Walmart GV shortening is mostly palm oil so when you come down south you can pick some of it up. They are a good source for lard too.

Watching this thread has been an education for me. There are soapers all over the world on this forum!

edit:
GV shortening is moslty palm tallow not oil. My error.


----------



## mymy (Nov 11, 2015)

rosyrobyn : I'm from Asia and it's very easy to get Palm Oil around here but hard to find animal fats.  I would like to try making soap using animal fats if I have them.


----------



## rosyrobyn (Nov 16, 2015)

Lard is easily found at groceries stores here. Weird that palm oil is so hard to find... My next trip across the border I'll be looking for palm.


----------



## golden_seal (Nov 16, 2015)

I buy my OO from my local grocery store and my lard from a manufacturer of fats. I do have to buy the lard by the 45 gallon drum though. Everything else I buy from a local soap supply store.


----------



## mymy (Nov 16, 2015)

rosyrobyn, we are living in a parallel universe  goodluck on your trip. most PO over there are in liquid form? 
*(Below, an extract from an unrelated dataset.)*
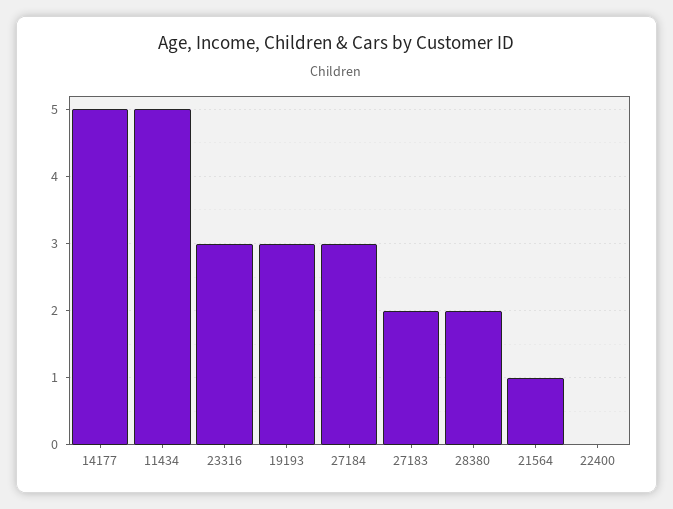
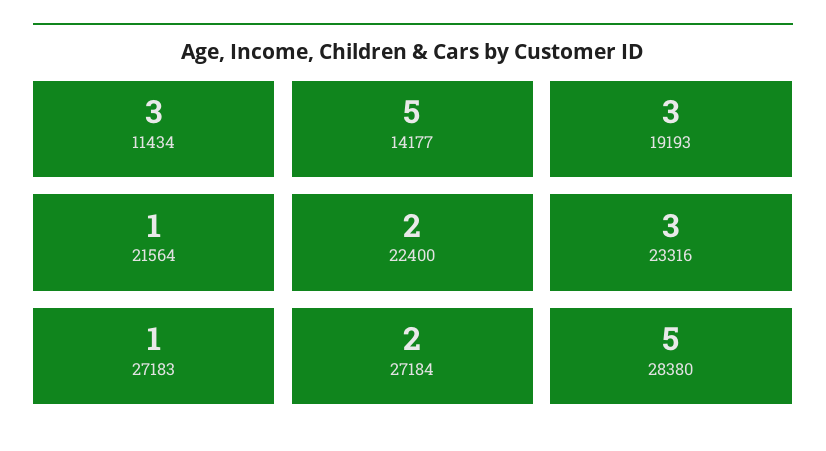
11434: 5 -> 3
27184: 3 -> 2
27183: 2 -> 1
28380: 2 -> 5
22400: 0 -> 2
golden_seal, i wish i know where do people get animals fats around here.  I have zero knowledge to render animal fats by myself, I'd make them by myself if I have the expertise. Plus, vegetable shortening is rare too.


----------



## golden_seal (Nov 17, 2015)

Rendering fat is really easy. Basically cut up the fat and put it on the stove until the fats melt out and then you're left with little meat pieces floating around in melted fat. When we had our own pigs my husband loved the meat that was left over to put on his food and jam toast. 

It's not worth it for me to do it myself these days because I only pay 75 cents a pound for my lard. I also don't have my own pigs anymore.


----------



## mymy (Nov 17, 2015)

now you make me want to try! haha.   been reading that lots of soapers enjoy their lard soap.  grrrr the temptation is too high now.


----------